McDweebs did the hi-to-low-chain-yank, usually reserved for soccer players who just scored a goal. “Epic,” he chirped as he walked off to class.
The bell was about to ring, and Parker stayed put, watching as Ikea finally saw her father in the corner of the foyer talking on his phone—in his pinstripe suit, power tie, and flashing Bluetooth headset. His deep, forceful voice filled the two-story space. Ikea ran right up to him.
“Dad!”
He held a hand up to her as he spoke. “We won’t accept, Jim…” he said sternly into his mouthpiece. He sounded like a bulldozer on the phone. “If Standish wants to obfuscate the issues with some antediluvian argument, he better know who he’s dealing with because they will fail with that misjoinder—”
“Did you see my segment on mi
lestone Supreme Court rulings, Dad?” Ikea pressed. Her smile was on all 500 Watts.
He put his fingers on the receiver. “I’m on a call, sweetheart,” he mouthed. “…What part of ‘we won’t accept’ don’t you understand, Jim?” he continued.
Parker winced. Ikea stood there waiting patiently for her father to finish his call even though the bell had rung and the foyer was nearly empty. Parker saw Ikea catch herself doing the Birdie then folded her arms tightly in front of her for safekeeping.

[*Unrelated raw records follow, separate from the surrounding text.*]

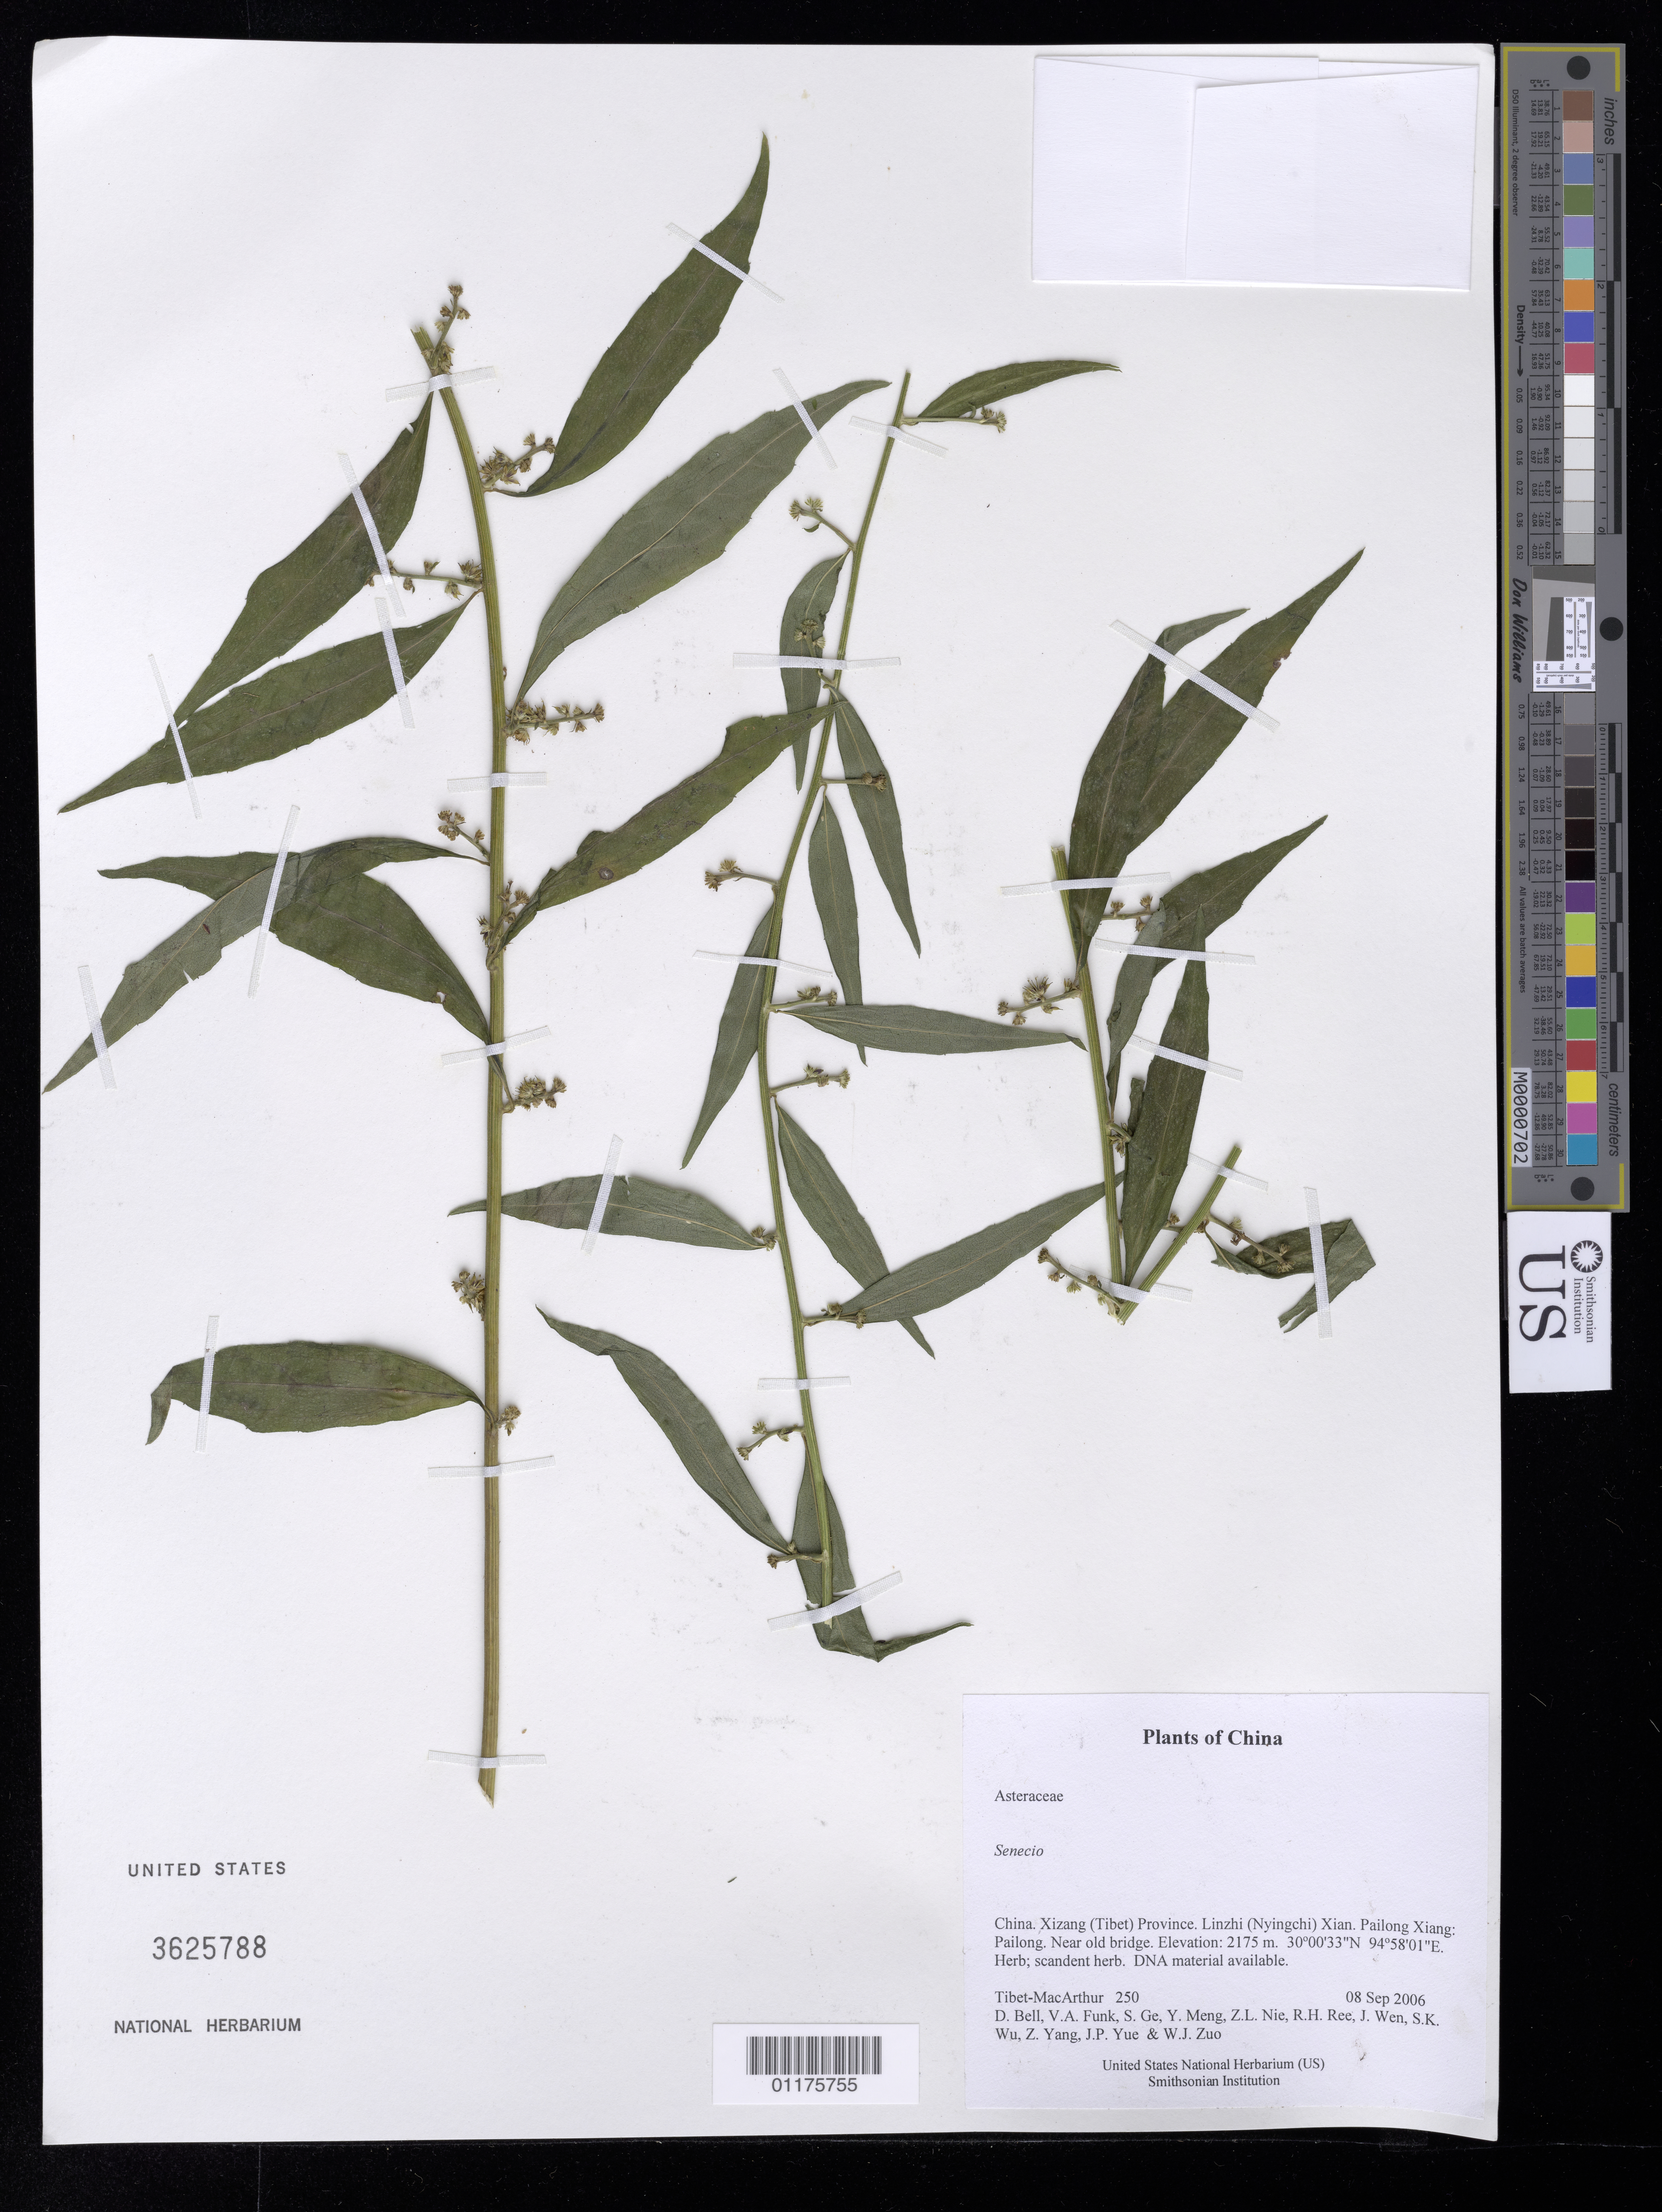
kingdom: Plantae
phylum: Tracheophyta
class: Magnoliopsida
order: Asterales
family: Asteraceae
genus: Senecio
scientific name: Senecio sp.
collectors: Tibet-MacArthur, D. A. Bell, V. Funk, S. Ge, Y. Meng, Z. Nie, R. Ree, J. Wen, S. K. Wu, Z. Yang, J. Yue & W. Zuo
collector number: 250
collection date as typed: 08 Sep 2006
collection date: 2006-09-08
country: China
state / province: Xizang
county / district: Linzhi (Nyingchi) Xian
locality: Pailong Xiang: Pailong. Near old bridge.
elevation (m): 2175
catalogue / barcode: US 3625788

“Hutchinson v. Proxmire spells it out clear as day…” Mr. Bentley put his fingers over the receiver again. “A for effort, Ikea.” He patted his daughter on the shoulder. “Very decent,” he said before he went back to his call. “An offer like that means nothing to me, Jim. It’s just one less Picasso hanging on my wall.”
Ikea’s smile melted from the enormous lightbulb into one of those squiggly lines they draw onto cartoon-people’s faces when they’re sick.
Mr. Bentley was still on his call when he left through the side entrance. He waved once more to his daughter before the door closed behind him.
Parker waited as Ikea stood there silently in the Freeman Foyer. She was ten minutes late for class.
Chapter 16
The six rules of the Big Game:
No Snuggies. No Slankets. Not even cashmere. And absolutely no headbands.
Be nice to Kenneth (u know who u are). You’re his only friend.
Totes are still in.
Cherry Carmex before kissing. Dot dot dot.
Mingle with the less popular—work the bleachers.
No stiletto heels (u still know who u are).
The night before the big game, Parker posted the Rules in the private section of her profile. Making up rules always got her back in a posimood. Rules were like happy pre-lated birthday presents—there was nothing bad about them.
It was already late, but Parker wasn’t even near-sleepy. She was too excited about her first kiss with Tribb. In spite of everything that had happened, it was destiny.